*Exercise goal*: The answer should consist of the full listing below, repeated exactly and free of pictures.

*Data to examine*:
■ ■ ■
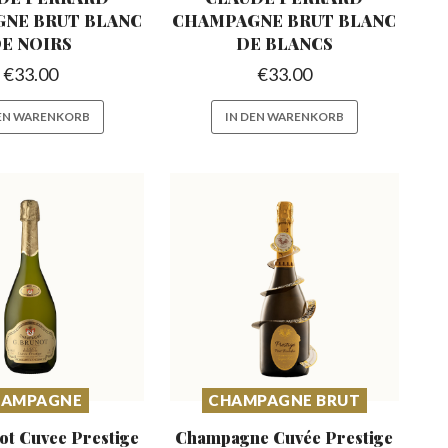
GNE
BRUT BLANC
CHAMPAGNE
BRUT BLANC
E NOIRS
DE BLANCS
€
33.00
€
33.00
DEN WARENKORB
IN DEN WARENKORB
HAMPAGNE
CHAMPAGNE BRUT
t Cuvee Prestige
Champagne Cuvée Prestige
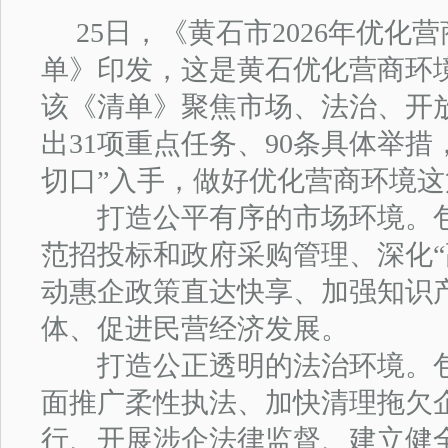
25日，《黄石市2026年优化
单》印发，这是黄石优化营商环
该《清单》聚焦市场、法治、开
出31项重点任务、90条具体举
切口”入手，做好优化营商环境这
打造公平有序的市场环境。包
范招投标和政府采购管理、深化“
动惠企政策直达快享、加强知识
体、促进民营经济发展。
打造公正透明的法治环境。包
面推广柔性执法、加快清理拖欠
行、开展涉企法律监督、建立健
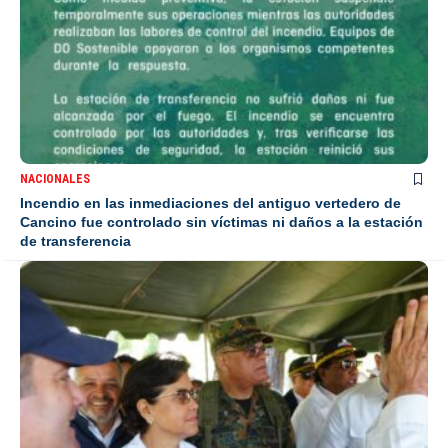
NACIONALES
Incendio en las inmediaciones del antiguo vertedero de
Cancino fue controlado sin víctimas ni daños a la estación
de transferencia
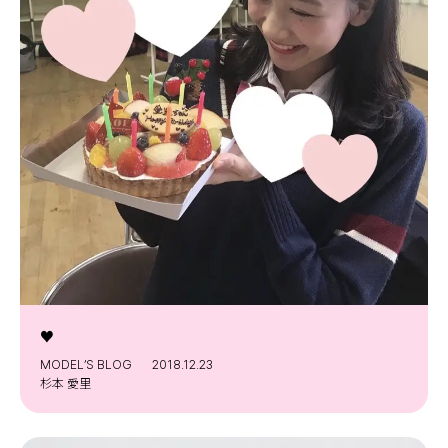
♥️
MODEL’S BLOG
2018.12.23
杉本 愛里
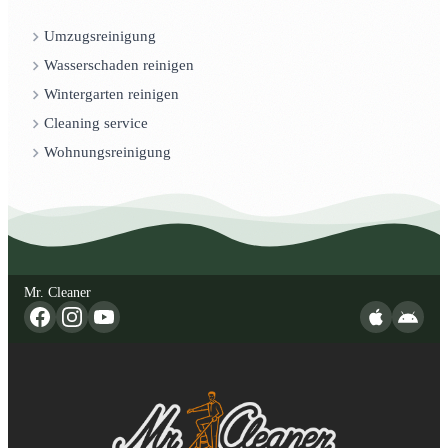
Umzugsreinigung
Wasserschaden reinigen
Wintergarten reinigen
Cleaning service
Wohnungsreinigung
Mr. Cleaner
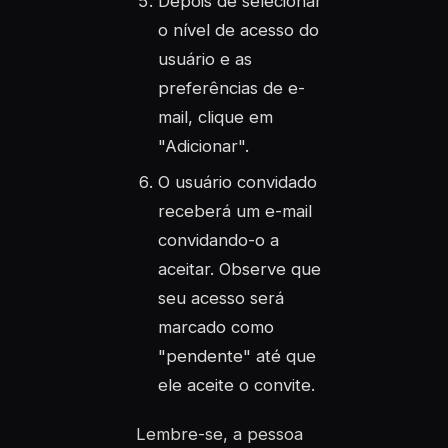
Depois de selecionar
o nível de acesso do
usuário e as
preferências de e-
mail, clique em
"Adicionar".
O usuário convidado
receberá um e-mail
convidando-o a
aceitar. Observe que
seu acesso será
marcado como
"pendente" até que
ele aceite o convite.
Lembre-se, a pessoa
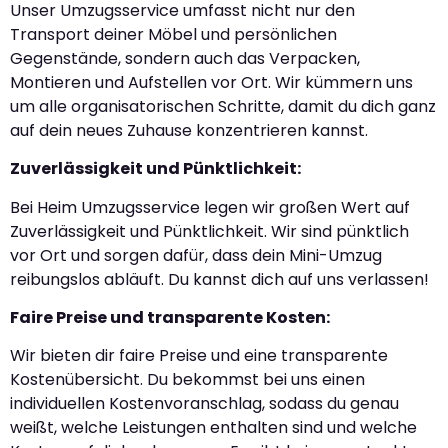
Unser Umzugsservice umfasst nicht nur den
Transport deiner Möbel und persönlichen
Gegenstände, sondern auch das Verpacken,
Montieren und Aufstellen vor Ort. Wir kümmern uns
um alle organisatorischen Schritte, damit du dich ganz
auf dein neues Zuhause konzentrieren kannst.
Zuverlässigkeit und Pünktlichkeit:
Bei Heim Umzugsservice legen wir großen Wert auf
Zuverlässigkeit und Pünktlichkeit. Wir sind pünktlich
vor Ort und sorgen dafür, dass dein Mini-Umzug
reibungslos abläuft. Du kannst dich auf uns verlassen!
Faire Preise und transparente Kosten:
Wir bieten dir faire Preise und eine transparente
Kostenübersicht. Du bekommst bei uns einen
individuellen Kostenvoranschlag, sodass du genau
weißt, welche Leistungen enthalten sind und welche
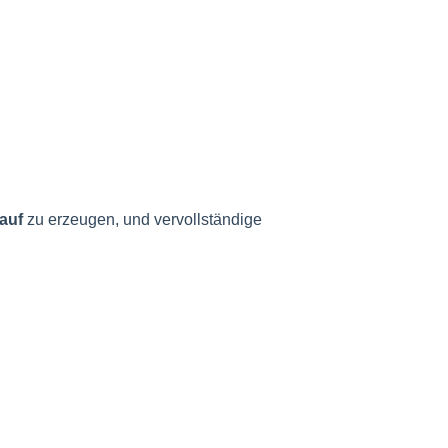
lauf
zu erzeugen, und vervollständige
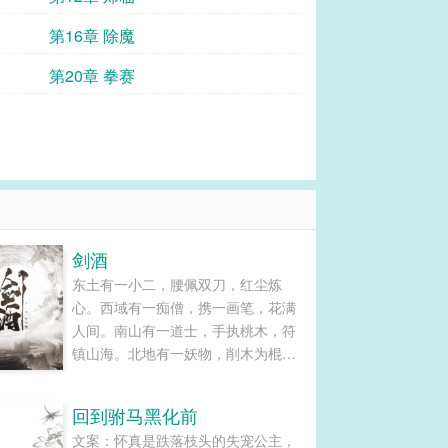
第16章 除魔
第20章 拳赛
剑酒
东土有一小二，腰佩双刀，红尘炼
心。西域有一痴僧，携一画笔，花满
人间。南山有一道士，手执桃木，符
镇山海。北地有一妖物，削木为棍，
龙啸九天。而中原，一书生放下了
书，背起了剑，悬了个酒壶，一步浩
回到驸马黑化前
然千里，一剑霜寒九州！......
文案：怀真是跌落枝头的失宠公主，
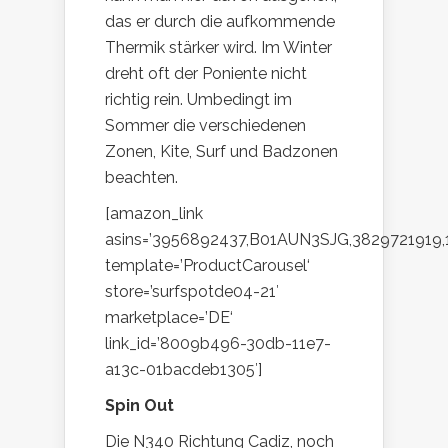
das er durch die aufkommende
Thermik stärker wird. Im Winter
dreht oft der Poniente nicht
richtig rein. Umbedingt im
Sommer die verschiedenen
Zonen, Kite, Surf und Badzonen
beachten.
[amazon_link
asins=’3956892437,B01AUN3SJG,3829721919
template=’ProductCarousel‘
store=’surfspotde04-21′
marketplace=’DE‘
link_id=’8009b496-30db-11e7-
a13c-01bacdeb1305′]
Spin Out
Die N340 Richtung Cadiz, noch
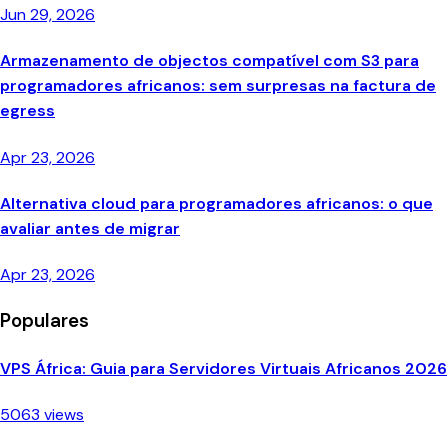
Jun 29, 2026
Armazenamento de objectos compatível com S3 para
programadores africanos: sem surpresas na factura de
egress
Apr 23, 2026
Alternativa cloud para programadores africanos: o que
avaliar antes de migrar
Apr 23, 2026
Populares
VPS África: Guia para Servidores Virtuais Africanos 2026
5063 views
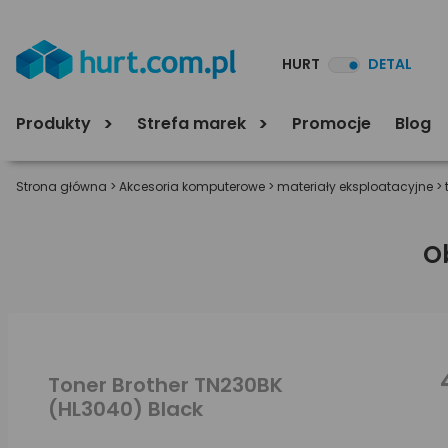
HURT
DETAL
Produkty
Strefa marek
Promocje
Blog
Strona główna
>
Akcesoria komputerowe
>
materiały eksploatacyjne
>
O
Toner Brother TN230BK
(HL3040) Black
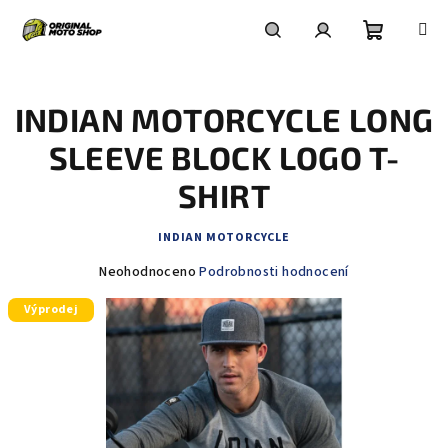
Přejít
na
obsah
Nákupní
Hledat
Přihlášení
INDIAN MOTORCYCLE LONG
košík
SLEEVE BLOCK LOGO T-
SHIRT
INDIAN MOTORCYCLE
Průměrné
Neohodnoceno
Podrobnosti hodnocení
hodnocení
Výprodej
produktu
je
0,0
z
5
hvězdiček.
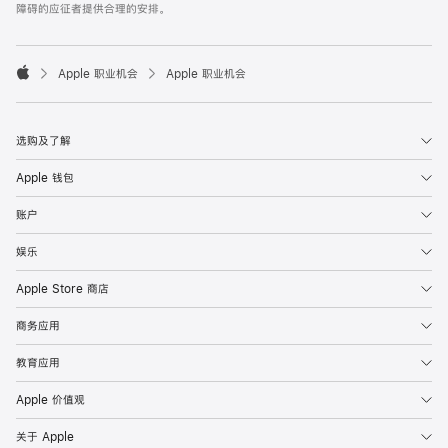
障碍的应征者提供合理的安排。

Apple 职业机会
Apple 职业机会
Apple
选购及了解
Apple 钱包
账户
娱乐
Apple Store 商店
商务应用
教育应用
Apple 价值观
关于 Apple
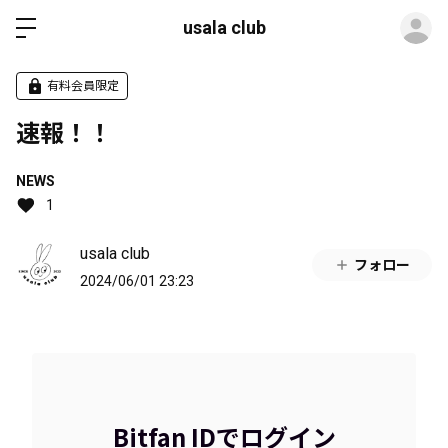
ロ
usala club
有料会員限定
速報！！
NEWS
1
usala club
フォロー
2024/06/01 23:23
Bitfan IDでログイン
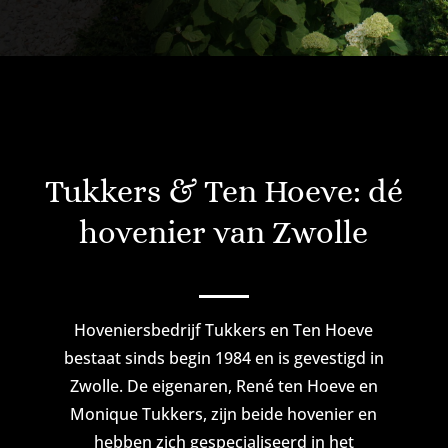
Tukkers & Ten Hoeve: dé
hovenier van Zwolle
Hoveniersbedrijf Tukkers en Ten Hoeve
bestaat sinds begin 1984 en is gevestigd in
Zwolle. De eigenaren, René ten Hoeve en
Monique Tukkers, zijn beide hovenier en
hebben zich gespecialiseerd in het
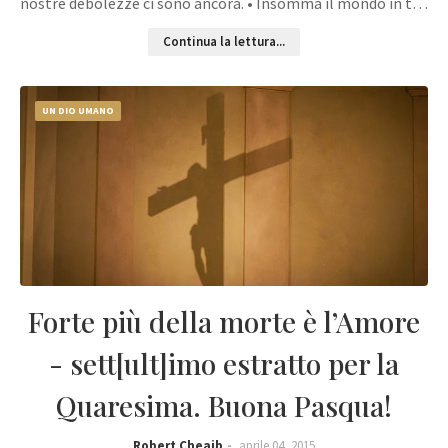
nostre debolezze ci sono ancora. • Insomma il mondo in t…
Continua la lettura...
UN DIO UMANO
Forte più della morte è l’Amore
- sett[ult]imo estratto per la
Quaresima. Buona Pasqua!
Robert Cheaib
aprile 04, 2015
■ ■ ■
*Solved problem*:
GNE
BRUT BLANC
CHAMPAGNE
BRUT BLANC
E NOIRS
DE BLANCS
€
33.00
€
33.00
DEN WARENKORB
IN DEN WARENKORB
HAMPAGNE
CHAMPAGNE BRUT
t Cuvee Prestige
Champagne Cuvée Prestige
25日，《黄石市2026年优化
单》印发，这是黄石优化营商环
该《清单》聚焦市场、法治、开
出31项重点任务、90条具体举
切口”入手，做好优化营商环境这
打造公平有序的市场环境。包
范招投标和政府采购管理、深化“
动惠企政策直达快享、加强知识
体、促进民营经济发展。
打造公正透明的法治环境。包
面推广柔性执法、加快清理拖欠
行、开展涉企法律监督、建立健
NACIONALES
Incendio en las inmediaciones del antiguo vertedero de
Cancino fue controlado sin víctimas ni daños a la estación
de transferencia
♥️
MODEL’S BLOG
2018.12.23
杉本 愛里
Umzugsreinigung
Wasserschaden reinigen
Wintergarten reinigen
Cleaning service
Wohnungsreinigung
Mr. Cleaner
Depois de selecionar
o nível de acesso do
usuário e as
preferências de e-
mail, clique em
"Adicionar".
O usuário convidado
receberá um e-mail
convidando-o a
aceitar. Observe que
seu acesso será
marcado como
"pendente" até que
ele aceite o convite.
Lembre-se, a pessoa
Unser Umzugsservice umfasst nicht nur den
Transport deiner Möbel und persönlichen
Gegenstände, sondern auch das Verpacken,
Montieren und Aufstellen vor Ort. Wir kümmern uns
um alle organisatorischen Schritte, damit du dich ganz
auf dein neues Zuhause konzentrieren kannst.
Zuverlässigkeit und Pünktlichkeit:
Bei Heim Umzugsservice legen wir großen Wert auf
Zuverlässigkeit und Pünktlichkeit. Wir sind pünktlich
vor Ort und sorgen dafür, dass dein Mini-Umzug
reibungslos abläuft. Du kannst dich auf uns verlassen!
Faire Preise und transparente Kosten:
Wir bieten dir faire Preise und eine transparente
Kostenübersicht. Du bekommst bei uns einen
individuellen Kostenvoranschlag, sodass du genau
weißt, welche Leistungen enthalten sind und welche
lauf
zu erzeugen, und vervollständige
第16章 除魔
第20章 拳赛
剑酒
东土有一小二，腰佩双刀，红尘炼
心。西域有一痴僧，携一画笔，花满
人间。南山有一道士，手执桃木，符
镇山海。北地有一妖物，削木为棍，
龙啸九天。而中原，一书生放下了
书，背起了剑，悬了个酒壶，一步浩
回到驸马黑化前
然千里，一剑霜寒九州！......
文案：怀真是跌落枝头的失宠公主，
das er durch die aufkommende
Thermik stärker wird. Im Winter
dreht oft der Poniente nicht
richtig rein. Umbedingt im
Sommer die verschiedenen
Zonen, Kite, Surf und Badzonen
beachten.
[amazon_link
asins=’3956892437,B01AUN3SJG,3829721919
template=’ProductCarousel‘
store=’surfspotde04-21′
marketplace=’DE‘
link_id=’8009b496-30db-11e7-
a13c-01bacdeb1305′]
Spin Out
Die N340 Richtung Cadiz, noch
Jun 29, 2026
Armazenamento de objectos compatível com S3 para
programadores africanos: sem surpresas na factura de
egress
Apr 23, 2026
Alternativa cloud para programadores africanos: o que
avaliar antes de migrar
Apr 23, 2026
Populares
VPS África: Guia para Servidores Virtuais Africanos 2026
5063 views
HURT
DETAL
Produkty
Strefa marek
Promocje
Blog
Strona główna
>
Akcesoria komputerowe
>
materiały eksploatacyjne
>
O
Toner Brother TN230BK
(HL3040) Black
Přejít
na
obsah
Nákupní
Hledat
Přihlášení
INDIAN MOTORCYCLE LONG
košík
SLEEVE BLOCK LOGO T-
SHIRT
INDIAN MOTORCYCLE
Průměrné
Neohodnoceno
Podrobnosti hodnocení
hodnocení
Výprodej
produktu
je
0,0
z
5
hvězdiček.
障碍的应征者提供合理的安排。

Apple 职业机会
Apple 职业机会
Apple
选购及了解
Apple 钱包
账户
娱乐
Apple Store 商店
商务应用
教育应用
Apple 价值观
关于 Apple
ロ
usala club
有料会員限定
速報！！
NEWS
1
usala club
フォロー
2024/06/01 23:23
Bitfan IDでログイン
Tukkers & Ten Hoeve: dé
hovenier van Zwolle
Hoveniersbedrijf Tukkers en Ten Hoeve
bestaat sinds begin 1984 en is gevestigd in
Zwolle. De eigenaren, René ten Hoeve en
Monique Tukkers, zijn beide hovenier en
hebben zich gespecialiseerd in het
nostre debolezze ci sono ancora. • Insomma il mondo in t…
Continua la lettura...
UN DIO UMANO
Forte più della morte è l’Amore
- sett[ult]imo estratto per la
Quaresima. Buona Pasqua!
Robert Cheaib
aprile 04, 2015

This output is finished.